Perhaps the most brazen deadbeats, though, were officials from Zaire who stopped paying rent to their private landlord and ran up $400,000 in debt. When the landlord sued, the U.S. State Department defended the Zaireans, saying they were protected by immunity -- and a circuit court agreed. The landlord finally cut off the utilities; that's when the officials fled without paying their back rent. (Later, the landlords reportedly reached an "amicable agreement" with Zaire.)

Then there's behavior that's not only sleazy but also dangerous. Diplomats are famous for driving recklessly and often under the influence of alcohol. According to the New York Police Department, in April, a young Russian attaché, Ilya Sergeyevich Morozov, was allegedly driving drunk when he struck and injured a New York police officer who was trying to stop him from barreling into a closed roadway. Morozov was protected by diplomatic immunity and let go.

Or how about the people who use their protection to smuggle drugs? In July, the Drug Enforcement Administration announced the indictment of a UN employee who allegedly had smuggled drugs into the United States in special diplomatic pouches meant for official documents. The law also protects those pouches from inspection by local authorities, leaving us vulnerable not only to drugs coming into the country but also to weapons, chemicals and other destructive materials that can be used by terrorists.

Some of the most shocking crimes involve the way well-heeled diplomats treat their domestic workers. A recent essay by the American Anti-Slavery Group warned of "a growing concern among labor activists that diplomatic immunity has become a convenient cover for slavery."

In 1999, a Bangladeshi woman named Shamela Begum said she was essentially enslaved by a senior Bahraini envoy to the UN and his wife. Begum charged that the couple took her passport, struck her and paid her just $800 for ten months of service -- during which she was only twice allowed out of the couple's New York apartment. But when Begum sued her employers, U.S. Justice Department lawyers argued that the case had to be dismissed because the Bahraini envoy and his wife had diplomatic immunity. Never mind that our Constitution bans slavery. (Begum later reached a settlement with her employers.) An isolated case? Estimates show that hundreds of women have been exploited by their diplomat employers over the past 20 years.

Unpaid bills, drunk driving, sex crimes and even slavery -- isn't there any recourse for this conduct? The State Department is right to worry about retaliation against U.S. diplomats abroad (who aren't always on perfect behavior themselves). And we can't just break our promises in a treaty. But Congress has power here -- either by shaming guests into better behavior through public hearings or by chopping serious foreign aid to countries with troublemaking emissaries.

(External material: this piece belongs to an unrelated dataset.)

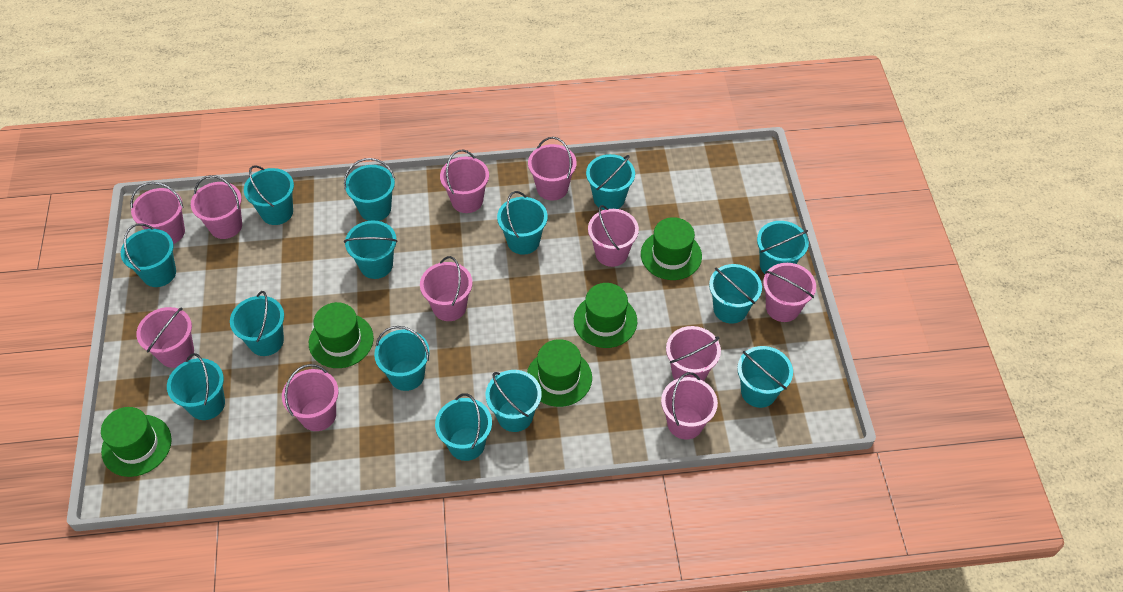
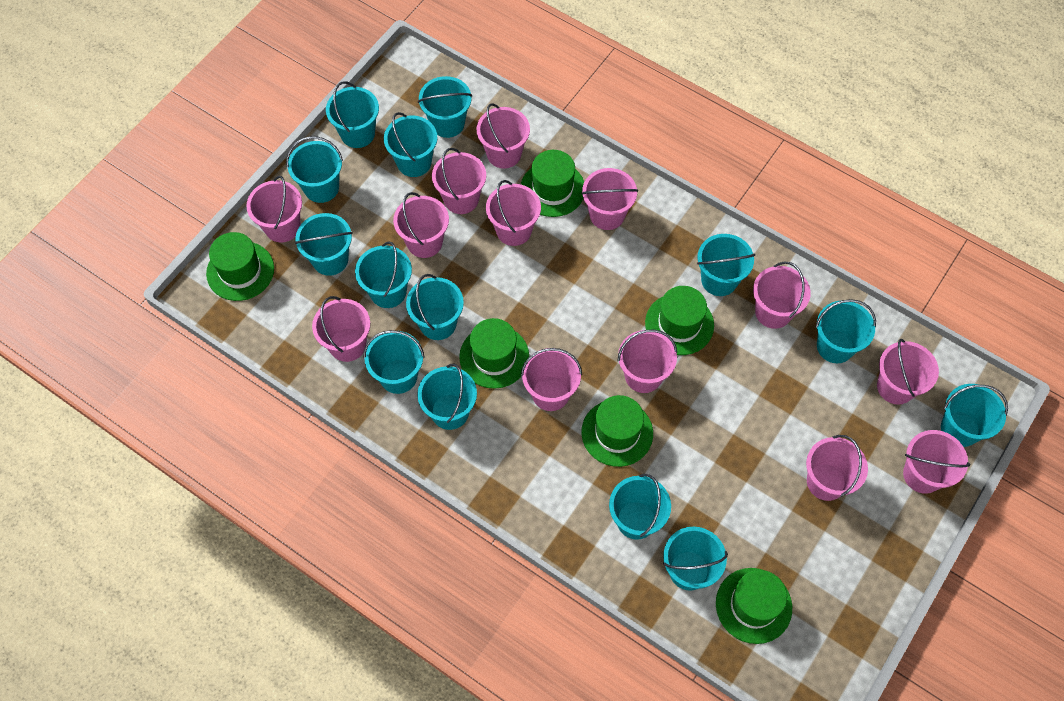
green hat: [101,407,172,477] [309,302,374,368] [527,339,592,407] [574,283,637,348] [641,217,702,280] = 5 -> [206,232,274,301] [459,318,529,389] [521,150,584,217] [581,395,653,467] [645,286,714,355] [716,568,792,644] = 6
pink bucket: [130,182,185,244] [136,307,194,368] [191,175,242,239] [282,364,339,431] [420,256,473,321] [440,149,489,213] [528,137,577,201] [588,205,639,267] [661,372,718,440] [666,326,721,381] [763,263,816,322] = 11 -> [246,176,302,242] [312,296,370,362] [393,192,449,258] [432,148,486,214] [476,103,530,169] [486,180,541,246] [521,348,582,411] [581,168,638,230] [618,330,677,393] [753,261,811,329] [806,435,868,501] [877,339,939,405] [903,430,970,494] = 13

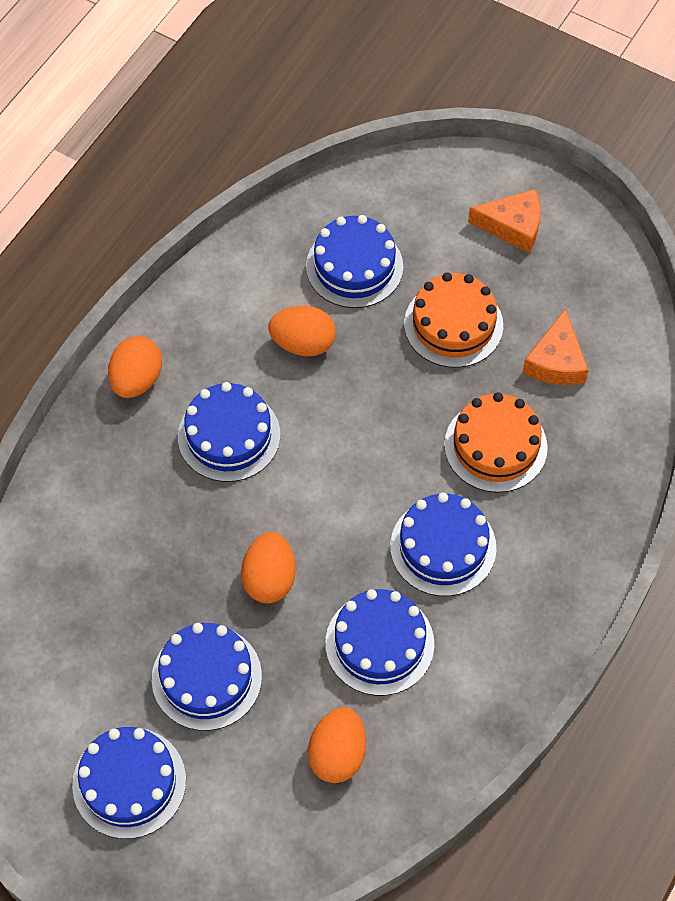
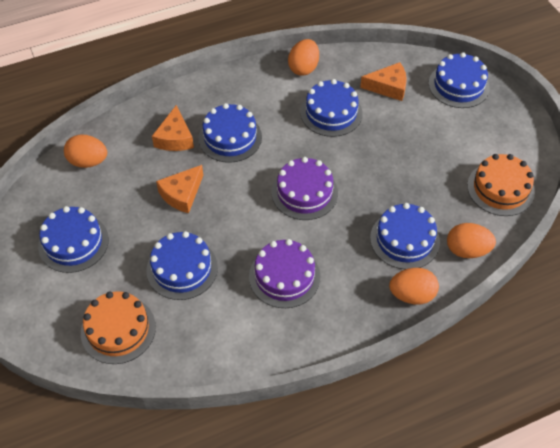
orange cheese: [468,189,541,253] [522,308,589,385] = 2 -> [152,105,194,151] [156,165,203,213] [360,62,407,101] = 3
purple cake: none = 0 -> [249,239,320,308] [272,157,338,220] = 2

When Congress took a look at diplomatic immunity in the 1980s, a New York police detective testified about tracking down a suspect in a series of rapes. Although the suspect had been identified by two victims, the police had to let him go after 45 minutes because he was the son of a diplomat from Ghana. As he left, the former detective told The New York Times, "he snickered and said, 'I told you I had diplomatic immunity.' He was looking at the women, too, and laughing." Twenty years later, it sounds like that attitude hasn't changed.